Author Coelho may have tipped the scales in Rio's favour

FORGET the Blair effect for London and the Obama effect for Chicago, award-winning author Paulo Coelho has come up with what could be a genius ploy to secure Rio the 2016 Summer Olympics.

BOOK WORM: Author Paulo Coelho may have played masterstroke for Rio 2016
Coelho, by a distance Brazil's most successful author having penned best-sellers The Pilgrimage and The Alchemist, has spent Thursday in Copenhagen swooning IOC members' wives with his dulcet tones and his gift of the gab (or whatever the Brazilian equivalent is).
The Alchemist - an allegorical novel about a young shepherd in pursuit of his Personal Legend - has sold more than 65 million copies worldwide and has been translated into 67 languages.
It has been billed as a modern classic and without donning the sexist cap (I have read it myself) it tends to be more commonly found on the bookshelves of the fairer sex.
So in taking a group of IOC members' wives to lunch, Coelho could have pulled off a masterstroke that may prove pivotal in a vote that is currently, according to IOC President Jacques Rogge, too close to call.
But is this taking what is fast becoming a celebrity battleground a step too far.

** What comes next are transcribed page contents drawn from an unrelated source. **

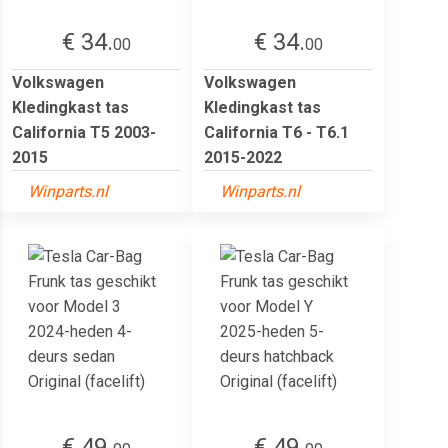
€ 34.
€ 34.
00
00
Volkswagen
Volkswagen
Kledingkast tas
Kledingkast tas
California T5 2003-
California T6 - T6.1
2015
2015-2022
Winparts.nl
Winparts.nl
€ 49.
€ 49.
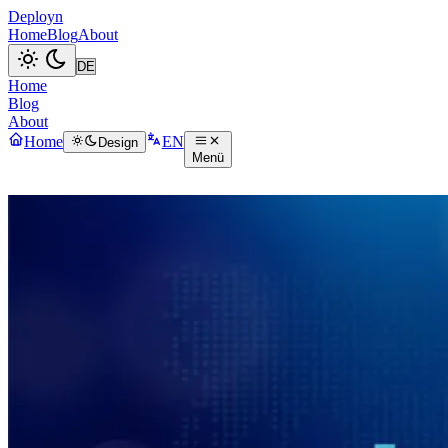
Deployn
Home
Blog
About
Home
Blog
About
Home
EN
Design
Menü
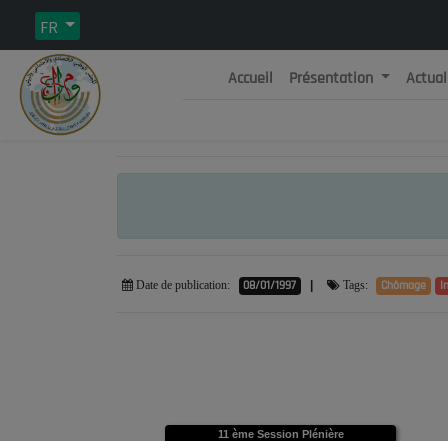
FR
Accueil
Présentation
Actual
Rép
C
08/01/1997
|
Chômage
I
Date de publication:
Tags:
11 ème Session Plénière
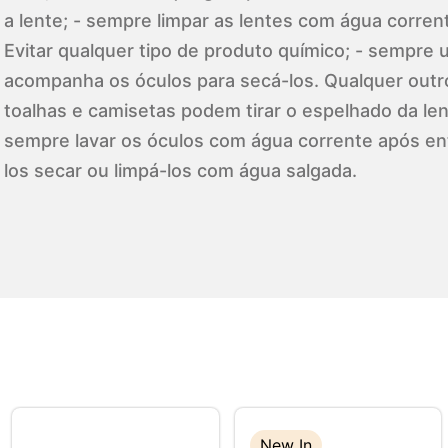
a lente; - sempre limpar as lentes com água corren
Evitar qualquer tipo de produto químico; - sempre ut
acompanha os óculos para secá-los. Qualquer outr
toalhas e camisetas podem tirar o espelhado da lent
sempre lavar os óculos com água corrente após en
los secar ou limpá-los com água salgada.
New In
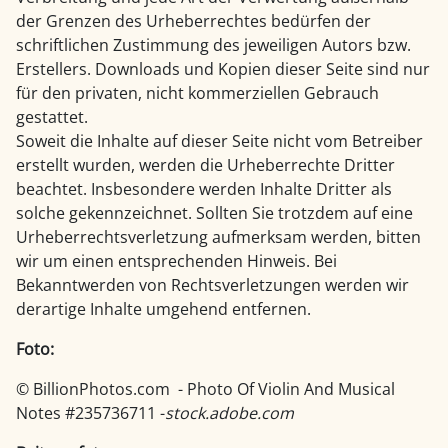
der Grenzen des Urheberrechtes bedürfen der
schriftlichen Zustimmung des jeweiligen Autors bzw.
Erstellers. Downloads und Kopien dieser Seite sind nur
für den privaten, nicht kommerziellen Gebrauch
gestattet.
Soweit die Inhalte auf dieser Seite nicht vom Betreiber
erstellt wurden, werden die Urheberrechte Dritter
beachtet. Insbesondere werden Inhalte Dritter als
solche gekennzeichnet. Sollten Sie trotzdem auf eine
Urheberrechtsverletzung aufmerksam werden, bitten
wir um einen entsprechenden Hinweis. Bei
Bekanntwerden von Rechtsverletzungen werden wir
derartige Inhalte umgehend entfernen.
Foto:
© BillionPhotos.com -
Photo Of Violin And Musical
Notes #235736711 -
stock.adobe.com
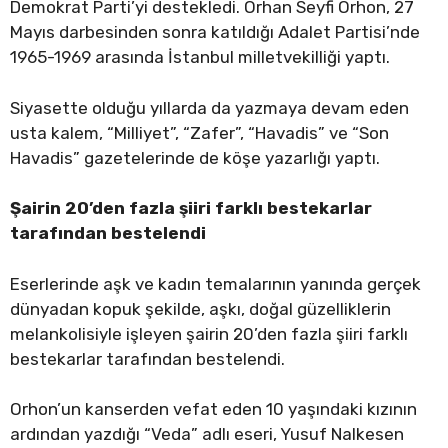
Demokrat Parti’yi destekledi. Orhan Seyfi Orhon, 27
Mayıs darbesinden sonra katıldığı Adalet Partisi’nde
1965-1969 arasında İstanbul milletvekilliği yaptı.
Siyasette olduğu yıllarda da yazmaya devam eden
usta kalem, “Milliyet”, “Zafer”, “Havadis” ve “Son
Havadis” gazetelerinde de köşe yazarlığı yaptı.
Şairin 20’den fazla şiiri farklı bestekarlar
tarafından bestelendi
Eserlerinde aşk ve kadın temalarının yanında gerçek
dünyadan kopuk şekilde, aşkı, doğal güzelliklerin
melankolisiyle işleyen şairin 20’den fazla şiiri farklı
bestekarlar tarafından bestelendi.
Orhon’un kanserden vefat eden 10 yaşındaki kızının
ardından yazdığı “Veda” adlı eseri, Yusuf Nalkesen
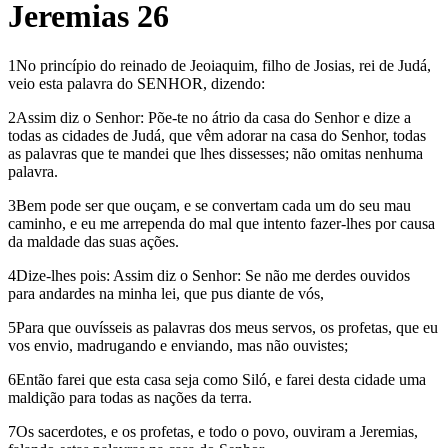
Jeremias 26
1No princípio do reinado de Jeoiaquim, filho de Josias, rei de Judá,
veio esta palavra do SENHOR, dizendo:
2Assim diz o Senhor: Põe-te no átrio da casa do Senhor e dize a
todas as cidades de Judá, que vêm adorar na casa do Senhor, todas
as palavras que te mandei que lhes dissesses; não omitas nenhuma
palavra.
3Bem pode ser que ouçam, e se convertam cada um do seu mau
caminho, e eu me arrependa do mal que intento fazer-lhes por causa
da maldade das suas ações.
4Dize-lhes pois: Assim diz o Senhor: Se não me derdes ouvidos
para andardes na minha lei, que pus diante de vós,
5Para que ouvísseis as palavras dos meus servos, os profetas, que eu
vos envio, madrugando e enviando, mas não ouvistes;
6Então farei que esta casa seja como Siló, e farei desta cidade uma
maldição para todas as nações da terra.
7Os sacerdotes, e os profetas, e todo o povo, ouviram a Jeremias,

The King of Spain is in Copenhagen but it is Queen of television Oprah Winfrey who is turning more heads.
Indeed all four heads of state will be in Copenhagen for the IOC's decision on Friday and it is Obama and co that have got chins wagging, not whose bid concurs with the Olympic Movement most appropriately.
And it has not gone down well with some senior IOC members.
"You've got the leader of the free world flying halfway round the world to show up to make sure everybody understands he is supporting his country," said Canadian representative Dick Pound.
A best-selling author influencing the outcome is another matter altogether and could be a sign of things to come. Whether he does or not will possibly depend on who wears the trousers in the IOC members' households.